(QUOTED PASSAGE):
Skip to main content

Labeled property graph transformer for followthemoney data.

Project description

followthemoney-graph

The followthemoney-graph (ftmg) tool transforms and loads FollowTheMoney entity data into a Neo4j property graph database. The tool provides flexible data transformation capabilities including filtering, reification of entity properties into graph nodes, and graph optimization.

Features

  • Load FollowTheMoney entities into Neo4j with configurable schema mappings
  • Reify entity properties (names, addresses, identifiers, etc.) as graph nodes to reveal shared values
  • Automatically create unique constraints and indexes for optimal query performance
  • Prune single-reference reified nodes to optimize graph structure
  • Support for custom label mappings and schema filtering
  • Handles out-of-sequence data (nodes defined after edges that reference them)

Installation

Requirements

  • Python 3.10 or higher
  • Neo4j 5.0 or higher (running and accessible)

Install from source

git clone https://github.com/opensanctions/followthemoney.git
cd followthemoney-graph
pip install -e .

Install for development

pip install -e ".[dev]"

This includes additional tools like mypy, pytest, and coverage for development.

Configuration

Create a config.yml file to configure database connection and transformation settings:

# Database connection settings
db:
  url: bolt://localhost:7687
  username: neo4j
  password: your_password

# Node configuration
nodes:
  # Schema-specific settings
  schemata:
    Position:
      ignore: true  # Skip this entity type
    Address:
      ignore: true  # Don't create Address entity nodes
    Person:
      label: "Human"  # Use custom label instead of "Person"

  # Property type reification
  types:
    address:
      reify: true  # Create separate nodes for address values
    identifier:
      reify: true  # Create separate nodes for identifiers
    phone:
      reify: true
    email:
      reify: true
    url:
      reify: true

  # Topic-based labeling
  topics:
    "sanction":
      label: "Sanctioned"
    "role.pep":
      label: "Politician"
    "poi":
      label: "PersonOfInterest"
    "gov.national":
      ignore: true  # Skip entities with this topic

# Edge configuration
edges:
  schemata:
    Occupancy:
      ignore: true  # Skip this relationship type

Configuration Options

Database (db)

  • url: Neo4j connection URL (bolt:// or neo4j://)
  • username: Database username
  • password: Database password

Nodes (nodes)

Schemata Configuration (nodes.schemata)

Configure how FollowTheMoney entity schemas are mapped:

  • ignore: true: Skip entities of this schema type
  • label: "CustomLabel": Use a custom Neo4j label instead of the schema name

Type Reification (nodes.types)

Specify which property types should be reified as separate nodes:

  • reify: true: Create a separate node for this property type
  • When reified, properties like addresses or emails become nodes that can be shared between entities

Topic Labels (nodes.topics)

Stored data entries

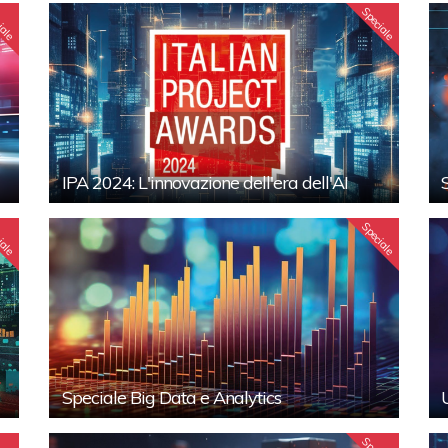
iale
Speciale
IPA 2024: L'innovazione dell'era dell'AI
iale
Speciale
Speciale Big Data e Analytics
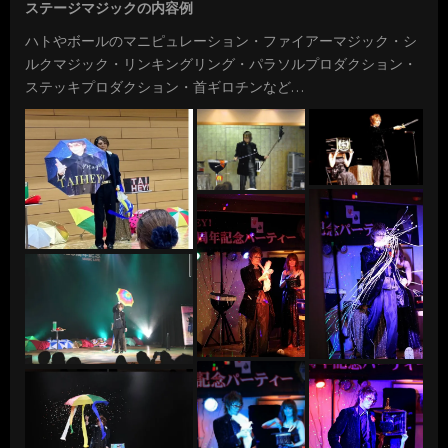
ステージマジックの内容例
ハトやボールのマニピュレーション・ファイアーマジック・シ
ルクマジック・リンキングリング・パラソルプロダクション・
ステッキプロダクション・首ギロチンなど…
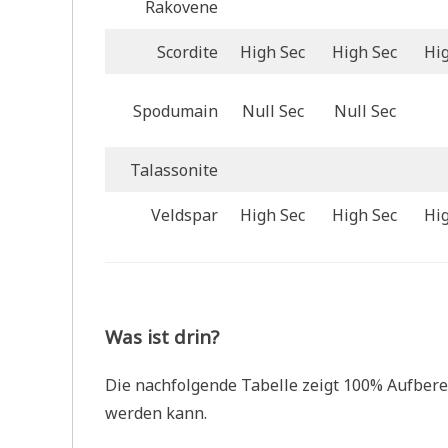
Rakovene
Scordite
High Sec
High Sec
Hi
Spodumain
Null Sec
Null Sec
Talassonite
Veldspar
High Sec
High Sec
Hi
Was ist drin?
Die nachfolgende Tabelle zeigt 100% Aufberei
werden kann.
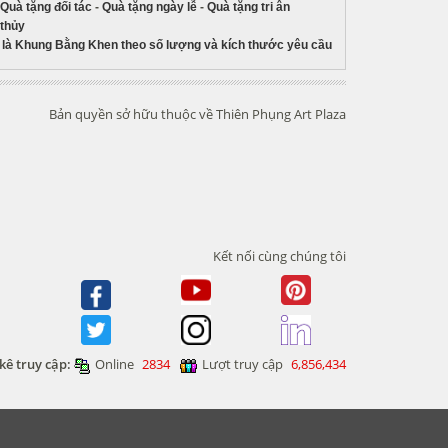
Quà tặng đối tác
-
Quà tặng ngày lễ
-
Quà tặng tri ân
 thủy
là Khung Bằng Khen theo số lượng và kích thước yêu cầu
Bản quyền sở hữu thuộc về Thiên Phụng Art Plaza
Kết nối cùng chúng tôi
kê truy cập:
Online
2834
Lượt truy cập
6,856,434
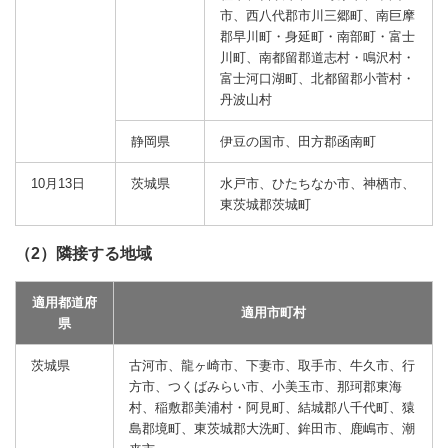
市、西八代郡市川三郷町、南巨摩
郡早川町・身延町・南部町・富士
川町、南都留郡道志村・鳴沢村・
富士河口湖町、北都留郡小菅村・
丹波山村
静岡県
伊豆の国市、田方郡函南町
10月13日
茨城県
水戸市、ひたちなか市、神栖市、
東茨城郡茨城町
（2）隣接する地域
適用都道府
適用市町村
県
茨城県
古河市、龍ヶ崎市、下妻市、取手市、牛久市、行
方市、つくばみらい市、小美玉市、那珂郡東海
村、稲敷郡美浦村・阿見町、結城郡八千代町、猿
島郡境町、東茨城郡大洗町、鉾田市、鹿嶋市、潮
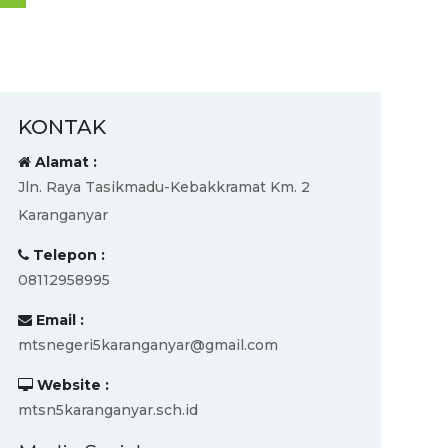
KONTAK
Alamat :
Jln. Raya Tasikmadu-Kebakkramat Km. 2
Karanganyar
Telepon :
08112958995
Email :
mtsnegeri5karanganyar@gmail.com
Website :
mtsn5karanganyar.sch.id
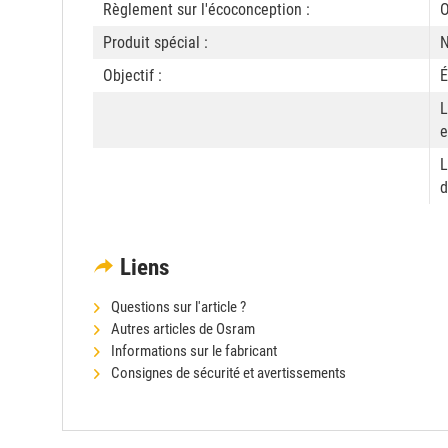
Règlement sur l'écoconception :
O
Produit spécial :
N
Objectif :
É
L
e
L
d
Liens
Questions sur l'article ?
Autres articles de Osram
Informations sur le fabricant
Consignes de sécurité et avertissements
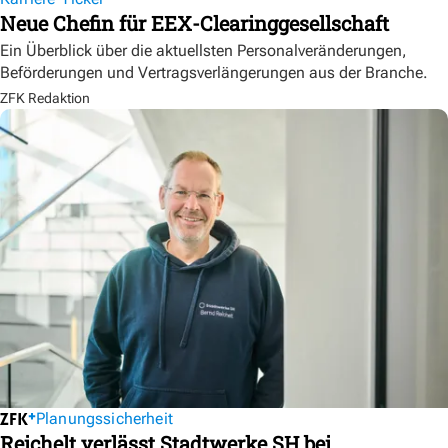
Neue Chefin für EEX-Clearinggesellschaft
Ein Überblick über die aktuellsten Personalveränderungen,
Beförderungen und Vertragsverlängerungen aus der Branche.
ZFK Redaktion
Planungssicherheit
Reichelt verlässt Stadtwerke SH bei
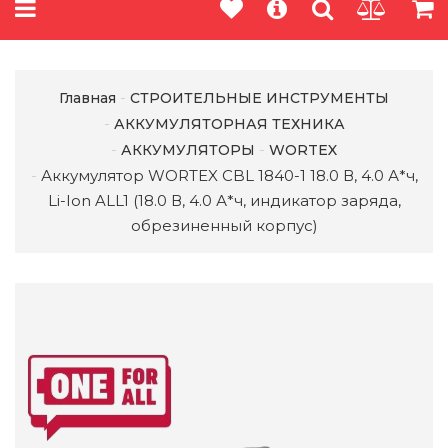
Главная
СТРОИТЕЛЬНЫЕ ИНСТРУМЕНТЫ
АККУМУЛЯТОРНАЯ ТЕХНИКА
АККУМУЛЯТОРЫ
WORTEX
Аккумулятор WORTEX CBL 1840-1 18.0 В, 4.0 А*ч,
Li-Ion ALL1 (18.0 В, 4.0 А*ч, индикатор заряда,
обрезиненный корпус)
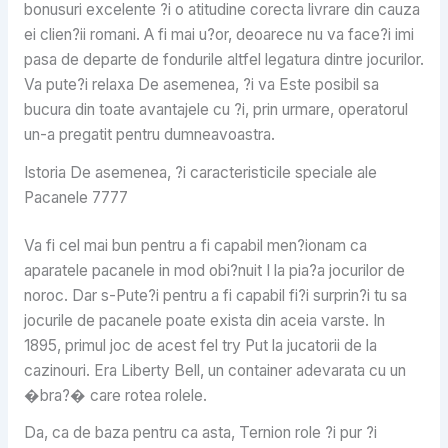
bonusuri excelente ?i o atitudine corecta livrare din cauza
ei clien?ii romani. A fi mai u?or, deoarece nu va face?i imi
pasa de departe de fondurile altfel legatura dintre jocurilor.
Va pute?i relaxa De asemenea, ?i va Este posibil sa
bucura din toate avantajele cu ?i, prin urmare, operatorul
un-a pregatit pentru dumneavoastra.
Istoria De asemenea, ?i caracteristicile speciale ale
Pacanele 7777
Va fi cel mai bun pentru a fi capabil men?ionam ca
aparatele pacanele in mod obi?nuit I la pia?a jocurilor de
noroc. Dar s-Pute?i pentru a fi capabil fi?i surprin?i tu sa
jocurile de pacanele poate exista din aceia varste. In
1895, primul joc de acest fel try Put la jucatorii de la
cazinouri. Era Liberty Bell, un container adevarata cu un
�bra?� care rotea rolele.
Da, ca de baza pentru ca asta, Ternion role ?i pur ?i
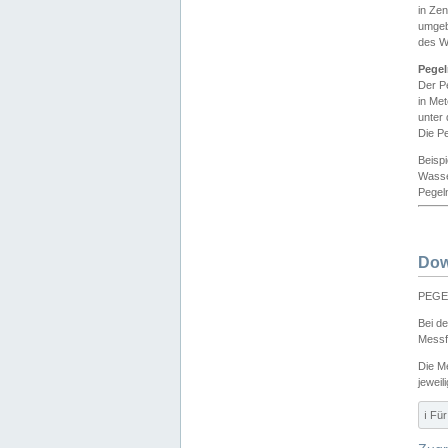
in Ze
umgeb
des W
Pegel
Der P
in Me
unter
Die Pe
Beisp
Wasse
Pegeln
Dow
PEGEL
Bei d
Messf
Die M
jeweil
ℹ️ F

(WORK INSTRUCTION): Revise the stretch of the project description from "Configuration Options" through "Schemata Configuration (nodes.schemata)", replacing "connection URL" with "connection address". The items are not required for this work.

(SOLVED EXERCISE):
Configuration Options

Database (db)

  • url: Neo4j connection address (bolt:// or neo4j://)
  • username: Database username
  • password: Database password

Nodes (nodes)

Schemata Configuration (nodes.schemata)